A Transportation Security Administration officer checks carry-on items at Newark Liberty Airport in Newark, N.J., in August 2011. From samurai swords to hatchets to snow globes, the Transportation Security Administration collects tons of unusual objects each year that passengers try to carry on planes. (Joe Larese / The (White Plains, N.Y.) Journal News)
From samurai swords to hatchets to snow globes, the Transportation Security Administration collects tons of unusual objects each year that passengers try to carry on planes.
The objects are what the TSA deems weapons or other threats to flight security. They're surrendered at checkpoints by forgetful or harried passengers who would rather give them up than miss a flight or return to the check-in counter and pay extra to put them in a checked bag.
Among the most common: Swiss Army knives or similarly sharp multiuse pocket tools, though the gamut runs to swords or even fuzzy handcuffs that are more for bedroom use than by law enforcement.
And despite cynical suggestions from angry travelers that security officers keep the items for themselves, the TSA turns over the property to state agencies and commercial vendors, which cart it away to sell. Although public auctions yield a fraction of retail prices, dozens of states have found some revenue in the contraband.
"It's kind of amazing what people will try to take on board," says Troy Thompson, spokesman for Pennsylvania's Department of General Services, which takes some of the contraband. "To [passengers], it's an item that's not threatening, but in these days and times it is threatening."
Pennsylvania collects truckloads of items from airports, including JFK, LaGuardia and Newark airports near New York City. The state has raised $700,000 from selling them since 2004, Thompson says.
The most sought-after items by buyers are among the most often left behind: pocket knives, scissors and corkscrews, which are typically sold in boxes of 100. But occasionally machetes, samurai swords and even an African spear are trucked to the state warehouse in Harrisburg, he says.
About 30 states have collected TSA relinquished property since the agency was created to provide stricter baggage screening following the Sept. 11 terrorist attacks, according to Scott Pepperman, executive director of the National Association of State Agencies for Surplus Property.
Because the TSA had trouble coping with the accumulation, with 10 tons of contraband piling up at Los Angeles International Airport alone, Pepperman helped negotiate an agreement a decade ago with the federal government for states to take possession of the surrendered items.
"It was of no use to TSA. It's of no value to them. The cost and care of storage and handling was exceeding the commercial value of it to them," Pepperman says. "Some [states] put them up on eBay.
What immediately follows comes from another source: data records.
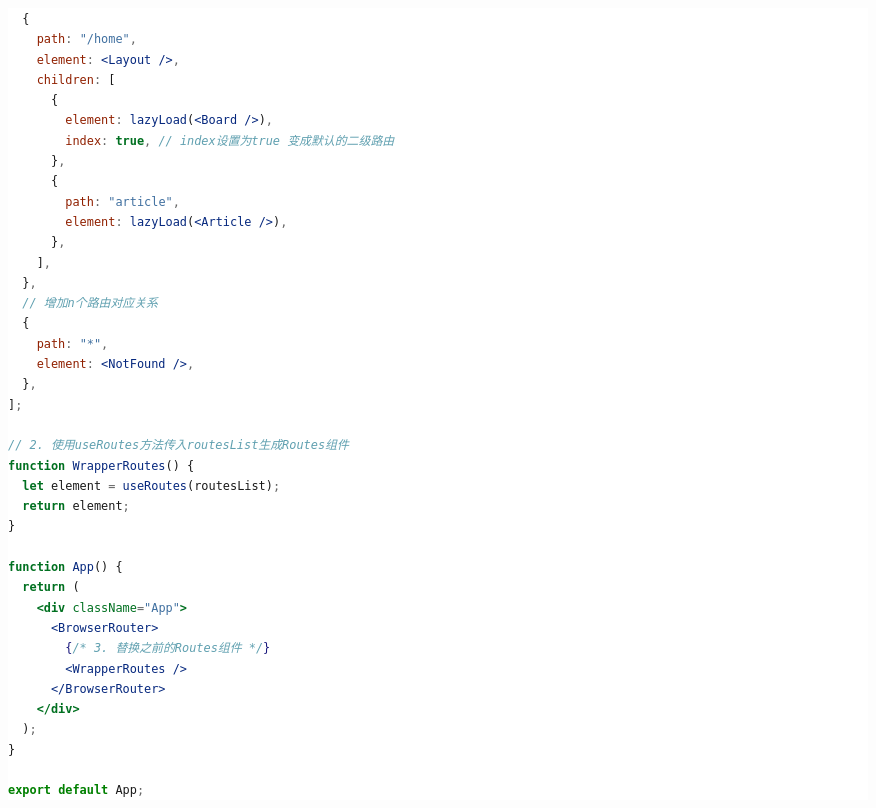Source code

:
 ```jsx
  {
    path: "/home",
    element: <Layout />,
    children: [
      {
        element: lazyLoad(<Board />),
        index: true, // index设置为true 变成默认的二级路由
      },
      {
        path: "article",
        element: lazyLoad(<Article />),
      },
    ],
  },
  // 增加n个路由对应关系
  {
    path: "*",
    element: <NotFound />,
  },
];

// 2. 使用useRoutes方法传入routesList生成Routes组件
function WrapperRoutes() {
  let element = useRoutes(routesList);
  return element;
}

function App() {
  return (
    <div className="App">
      <BrowserRouter>
        {/* 3. 替换之前的Routes组件 */}
        <WrapperRoutes />
      </BrowserRouter>
    </div>
  );
}

export default App;
```
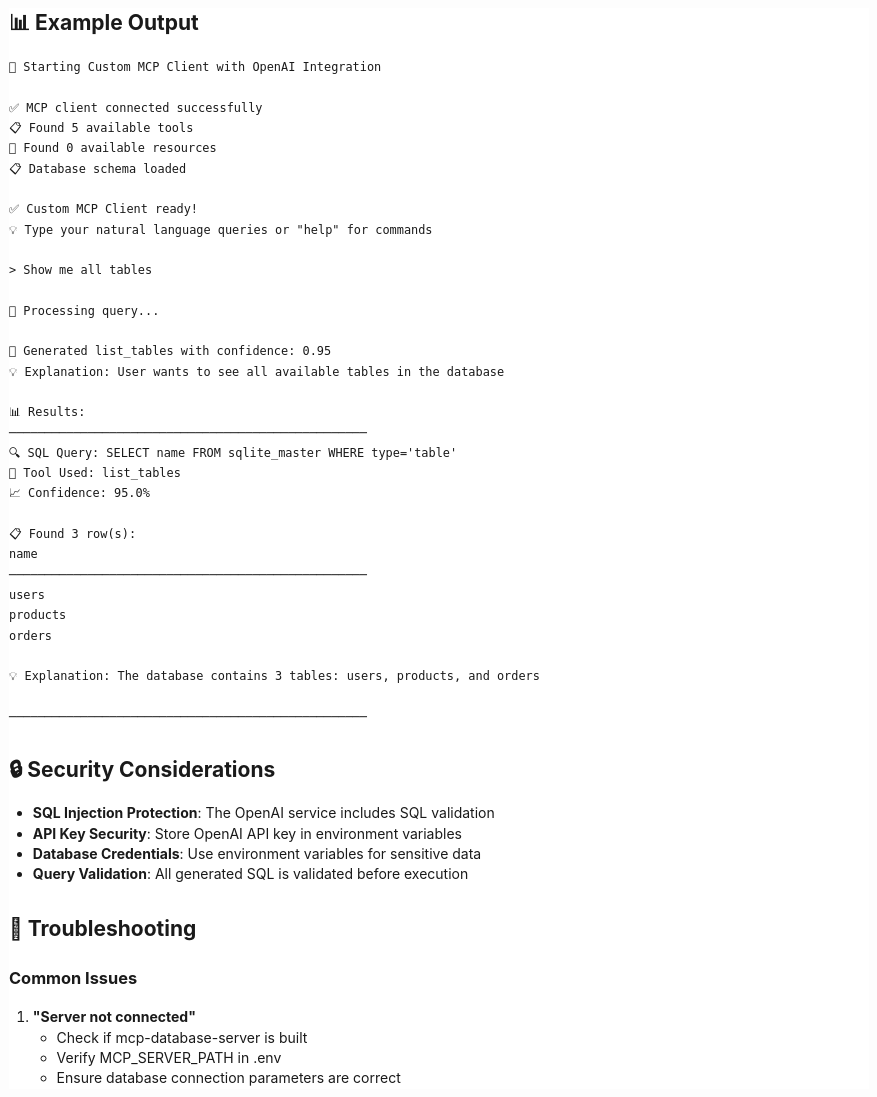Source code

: ## 📊 Example Output

```
🚀 Starting Custom MCP Client with OpenAI Integration

✅ MCP client connected successfully
📋 Found 5 available tools
📁 Found 0 available resources
📋 Database schema loaded

✅ Custom MCP Client ready!
💡 Type your natural language queries or "help" for commands

> Show me all tables

🔄 Processing query...

📝 Generated list_tables with confidence: 0.95
💡 Explanation: User wants to see all available tables in the database

📊 Results:
──────────────────────────────────────────────────
🔍 SQL Query: SELECT name FROM sqlite_master WHERE type='table'
🎯 Tool Used: list_tables
📈 Confidence: 95.0%

📋 Found 3 row(s):
name
──────────────────────────────────────────────────
users
products
orders

💡 Explanation: The database contains 3 tables: users, products, and orders

──────────────────────────────────────────────────
```

## 🔒 Security Considerations

- **SQL Injection Protection**: The OpenAI service includes SQL validation
- **API Key Security**: Store OpenAI API key in environment variables
- **Database Credentials**: Use environment variables for sensitive data
- **Query Validation**: All generated SQL is validated before execution

## 🐛 Troubleshooting

### Common Issues

1. **"Server not connected"**
   - Check if mcp-database-server is built
   - Verify MCP_SERVER_PATH in .env
   - Ensure database connection parameters are correct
Some have their own websites. Others have auctions."
Some states, he says, donate useful items to schools, fire departments and non-profit groups.
Some items have questionable resale value. Items that crossed Pepperman's path while he worked in the Pennsylvania surplus agency until two years ago included machetes, meat slicers and a box of rocks.
"We collected more fuzzy handcuffs than you would ever see in your life — boxes and boxes of fuzzy handcuffs," he says.
Despite a policy of not carrying sharp objects on planes that dates to just after 9/11 and one that limits liquids and gels that dates to 2006, the TSA continues to collect objects that clearly have malevolent possibilities.
This month, a spear gun showed up at Newark, joining assorted hatchets, chains, inert grenades, metal throwing stars and bullet-holding bandoliers.
Al Della Fave, spokesman for the Port Authority New York & New Jersey's police department, admired a recent find of decorative daggers from the Middle East in an ornate wooden box that a traveler carried under his arm.
"People think they're good to go — and they're not," he says.
More innocent-looking items also are relinquished. Hundreds of snow globes from Disneyland are in the mountain of TSA contraband piled up in Sacramento, says Michael Liang, spokesman for California's Department of General Services.
The liquid in the snow globes makes the souvenirs a forbidden item in carry-on bags on the possibility it could be explosive.
Nobody keeps track of how many tons of relinquished property is handed over or how much states receive in sales annually. But collecting, sorting and selling the odd objects is a chore. And the amount some states make may seem paltry.
Earlier this month, California had one of its quarterly auctions and got $9,800 for TSA items, Liang says. "It's not a lot of money, but every bit helps," he says.
In Alabama, the surplus property division at the state Department of Economic and Community Affairs got about 3 tons last year from airports in Alabama and Florida. Sales totaled about $15,000 for the year, says Larry Childers, an agency spokesman.
"It's a net plus for us, but not a big moneymaker," Childers says.
Georgia opted out of collecting the objects in 2008 because it was too much trouble, says Steve Ekin, the surplus program manager for the Department of Administrative Services.
"It was a lot of work for very little return," Ekin says.